*** Opening Document section ***

The most useful structural thing in a loop, by far, is splitting the one who writes from the one who checks. The model that wrote the code is way too nice grading its own homework. A second agent with different instructions and sometimes a different model catches the stuff the first one talked itself into.

Codex only spawns subagents when you ask, runs them at the same time and then folds the results back into one answer. You define your own agents as TOML files in .codex/agents/, each with a name, a description, instructions and optional model and reasoning effort, so your security reviewer can be a strong model on high effort while your explorer is some fast read-only thing. Claude Code does the same with subagents in .claude/agents/ and agent teams that pass work between them. The usual split in both is one agent explores, one implements, one verifies against the spec.

I made this case twice already, once as the code agent orchestra and once as adversarial code review. The reason it matters specifically inside a loop is the loop runs while you are not watching, so a verifier you actually trust is the only reason you can walk away. Subagents do burn more tokens since each one does its own model and tool work, so spend them where a second opinion is worth paying for.

What one loop looks like

Stick it together and a single thread turns into a little control panel. Here is one shape I keep using.

An automation runs every morning on the repo. Its prompt calls a triage skill that reads yesterdays CI failures, the open issues, the recent commits, and writes the findings into a markdown file or a Linear board. For each finding that is worth doing the thread opens an isolated worktree and sends a sub-agent to draft the fix, and a second sub-agent reviews that draft against the project skills and the existing tests.

Connectors let the loop open the PR and update the ticket. Anything the loop can not handle lands in the triage inbox for me. The state file is the spine of the whole thing, it remembers what got tried, what passed, what is still open, so tomorrow morning the run picks up where today stopped.

And look at what you actually did there. You designed it one time. You did not prompt any of those steps. Thats Steinberger’s whole point made real, and its the same loop in Codex or in Claude Code because the pieces are the same pieces.

What the loop still does not do for you

The loop changes the work, it does not delete you from it. And three problems actually get sharper as the loop gets better, not easier.

*** Closing Document section ***

## Task set
1 > In the passage on agent loops, copy the portion from "The most useful" up to and including "against the spec.".
2 > According to the passage on agent loops, in what format and folder do you define your own Codex agents?
3 > Write the next part of the passage on agent loops, picking up after its last sentence.

*** Opening Record excerpts ***

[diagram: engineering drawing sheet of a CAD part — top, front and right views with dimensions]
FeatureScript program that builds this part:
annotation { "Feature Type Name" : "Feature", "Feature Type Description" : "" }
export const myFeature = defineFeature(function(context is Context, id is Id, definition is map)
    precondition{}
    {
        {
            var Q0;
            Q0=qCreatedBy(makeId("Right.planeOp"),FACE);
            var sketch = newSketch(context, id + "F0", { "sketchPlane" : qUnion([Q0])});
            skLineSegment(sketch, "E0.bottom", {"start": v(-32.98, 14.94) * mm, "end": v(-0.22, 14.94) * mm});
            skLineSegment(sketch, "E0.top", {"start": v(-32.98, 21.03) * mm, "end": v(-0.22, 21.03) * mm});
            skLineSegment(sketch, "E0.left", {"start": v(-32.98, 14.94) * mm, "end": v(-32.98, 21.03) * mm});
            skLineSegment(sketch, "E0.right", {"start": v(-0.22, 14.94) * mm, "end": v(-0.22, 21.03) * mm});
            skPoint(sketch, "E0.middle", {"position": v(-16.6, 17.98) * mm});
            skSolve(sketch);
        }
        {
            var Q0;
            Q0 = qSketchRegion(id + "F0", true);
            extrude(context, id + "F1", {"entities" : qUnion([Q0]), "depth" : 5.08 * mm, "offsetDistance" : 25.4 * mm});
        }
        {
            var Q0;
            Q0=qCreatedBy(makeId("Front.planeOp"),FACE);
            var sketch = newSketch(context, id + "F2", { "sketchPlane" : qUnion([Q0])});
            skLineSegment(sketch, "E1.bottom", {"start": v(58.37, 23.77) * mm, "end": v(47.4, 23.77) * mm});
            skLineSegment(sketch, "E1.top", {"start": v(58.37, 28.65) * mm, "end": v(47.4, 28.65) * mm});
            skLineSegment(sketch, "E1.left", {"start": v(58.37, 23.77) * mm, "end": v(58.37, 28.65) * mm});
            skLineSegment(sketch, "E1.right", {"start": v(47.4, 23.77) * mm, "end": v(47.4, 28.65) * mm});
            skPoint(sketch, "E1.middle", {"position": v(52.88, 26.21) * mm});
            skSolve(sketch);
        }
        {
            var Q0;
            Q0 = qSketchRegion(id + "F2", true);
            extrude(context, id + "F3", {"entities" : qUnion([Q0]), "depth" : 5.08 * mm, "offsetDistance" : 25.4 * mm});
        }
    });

*** Closing Record excerpts ***

## Responses to the tasks
1 >
The most useful structural thing in a loop, by far, is splitting the one who writes from the one who checks. The model that wrote the code is way too nice grading its own homework. A second agent with different instructions and sometimes a different model catches the stuff the first one talked itself into.

Codex only spawns subagents when you ask, runs them at the same time and then folds the results back into one answer. You define your own agents as TOML files in .codex/agents/, each with a name, a description, instructions and optional model and reasoning effort, so your security reviewer can be a strong model on high effort while your explorer is some fast read-only thing. Claude Code does the same with subagents in .claude/agents/ and agent teams that pass work between them. The usual split in both is one agent explores, one implements, one verifies against the spec.

2 > As TOML files in .codex/agents/.

3 >
Verification is still on you. A loop running unattended is also a loop making mistakes unattended. The whole reason you split the verifier sub-agent from the maker is to make the loop’s “its done” mean something, and even then “done” is a claim and not a proof. I keep saying the same line from code review in the age of AI, your job is to ship code you confirmed works.

Your understanding still rots if you allow it. The faster the loop ships code you did not write, the bigger the gap between what exists and what you actually get. Thats comprehension debt and a smooth loop just makes it grow faster unless you read what the loop made.

And the comfortable posture is the dangerous one. When the loop runs itself its very tempting to stop having an opinion and just take whatever it gives back. I called that cognitive surrender. Designing the loop is the cure when you do it with judgement and the accelerant when you do it to avoid thinking, same action, opposite result.

Build the loop. Stay the engineer.

I’m intrigued. I definitely think this is a preview of how our work is going to evolve.

However, you have to remember that many prescriptive AI best practices can vary heavily depending on whether you have an unlimited token budget or not. Many of us aren’t in that position, so I encourage experimentation, but keep an eye on costs.

Loops can also result in different outcomes depending on you. Two people can build the exact same loop and get completely opposite results. One uses it to move faster on work they understand deeply. The other uses it to avoid understanding the work at all. The loop doesn’t know the difference. You do.

That’s what makes loop design harder than prompt engineering, not easier. Cherny’s point isn’t that the work got easier. It’s that the leverage point moved.

Build the loop. But build it like someone who intends to stay the engineer, not just the person who presses go.